Ynet – Elisha Ben Kimon et Itamar Eichner
Au cours de la guerre à Gaza, la France a décidé d’imposer un embargo sur les armes à destination d’Israël, lequel est toujours en vigueur. Le ministère de la Défense a désormais pris la décision d’interrompre ses achats de défense auprès de la France et de chercher des alternatives auprès d’autres pays d’Europe et du reste du monde. Cette décision a été prise malgré l’existence de plusieurs contrats entre le ministère de la Défense et les industries françaises pour l’achat de composants spécifiques destinés à divers types d’armements.
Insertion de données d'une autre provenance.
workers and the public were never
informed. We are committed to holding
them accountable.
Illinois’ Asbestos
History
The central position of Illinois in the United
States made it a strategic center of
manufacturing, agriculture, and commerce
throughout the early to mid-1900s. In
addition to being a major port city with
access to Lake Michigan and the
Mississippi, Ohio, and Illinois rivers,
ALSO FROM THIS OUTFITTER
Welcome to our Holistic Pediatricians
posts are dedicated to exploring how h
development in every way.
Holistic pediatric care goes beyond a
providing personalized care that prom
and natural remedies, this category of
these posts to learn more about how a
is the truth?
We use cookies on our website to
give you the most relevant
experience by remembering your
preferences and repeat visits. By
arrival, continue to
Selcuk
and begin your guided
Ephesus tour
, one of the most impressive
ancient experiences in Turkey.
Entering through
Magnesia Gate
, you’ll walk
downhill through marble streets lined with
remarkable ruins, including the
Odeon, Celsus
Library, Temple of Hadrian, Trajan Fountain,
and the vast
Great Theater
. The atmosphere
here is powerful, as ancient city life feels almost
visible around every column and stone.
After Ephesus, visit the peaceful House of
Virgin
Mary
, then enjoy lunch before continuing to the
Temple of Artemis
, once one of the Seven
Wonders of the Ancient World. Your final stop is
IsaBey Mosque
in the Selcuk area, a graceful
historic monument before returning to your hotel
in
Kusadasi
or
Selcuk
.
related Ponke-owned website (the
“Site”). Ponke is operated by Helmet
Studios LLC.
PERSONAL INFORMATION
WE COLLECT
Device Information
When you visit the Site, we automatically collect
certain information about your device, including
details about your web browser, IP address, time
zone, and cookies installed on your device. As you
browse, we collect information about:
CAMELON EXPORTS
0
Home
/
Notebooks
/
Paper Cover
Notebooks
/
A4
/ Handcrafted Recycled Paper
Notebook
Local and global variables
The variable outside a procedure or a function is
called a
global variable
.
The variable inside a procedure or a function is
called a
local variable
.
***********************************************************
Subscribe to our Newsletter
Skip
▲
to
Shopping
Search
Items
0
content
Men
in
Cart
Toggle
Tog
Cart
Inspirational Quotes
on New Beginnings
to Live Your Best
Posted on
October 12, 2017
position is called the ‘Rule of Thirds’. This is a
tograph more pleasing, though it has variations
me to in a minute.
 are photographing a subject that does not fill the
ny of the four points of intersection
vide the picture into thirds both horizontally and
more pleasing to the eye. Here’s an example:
Depuis un an et demi, un processus significatif a été lancé au sein du ministère de la Défense, dirigé par le ministre Israël Katz et le directeur général du ministère Amir Baram. Son objectif principal est d’assurer, autant que possible, l’indépendance sécuritaire d’Israël.
Vers une autonomie stratégique
Afin de permettre cette indépendance, des milliards de shekels ont été investis pour produire des armements de bout en bout, dans le but de réduire de manière significative la dépendance aux capacités ou aux composants provenant d’autres pays. Il convient de noter qu’il est extrêmement difficile, voire impossible, d’atteindre le « zéro achat » ou une autonomie totale.
Officiellement, la raison de l’embargo français est la guerre menée à Gaza, mais l’industrie de l’armement française est également un concurrent direct des industries de défense israéliennes sur certains composants.
Avant la guerre à Gaza, la France exportait vers Israël des équipements de défense pour un montant moyen de 20 millions d’euros par an — une goutte d’eau dans l’océan sachant que la France occupe le deuxième rang mondial des exportateurs de défense après les États-Unis. Les Français vendaient principalement à Israël des composants électroniques et des matières premières.
Après la guerre, la France a suspendu les licences d’exportation vers Israël et a imposé des restrictions aux entreprises d’armement israéliennes qui souhaitaient exposer lors de salons de l’armement sur son territoire.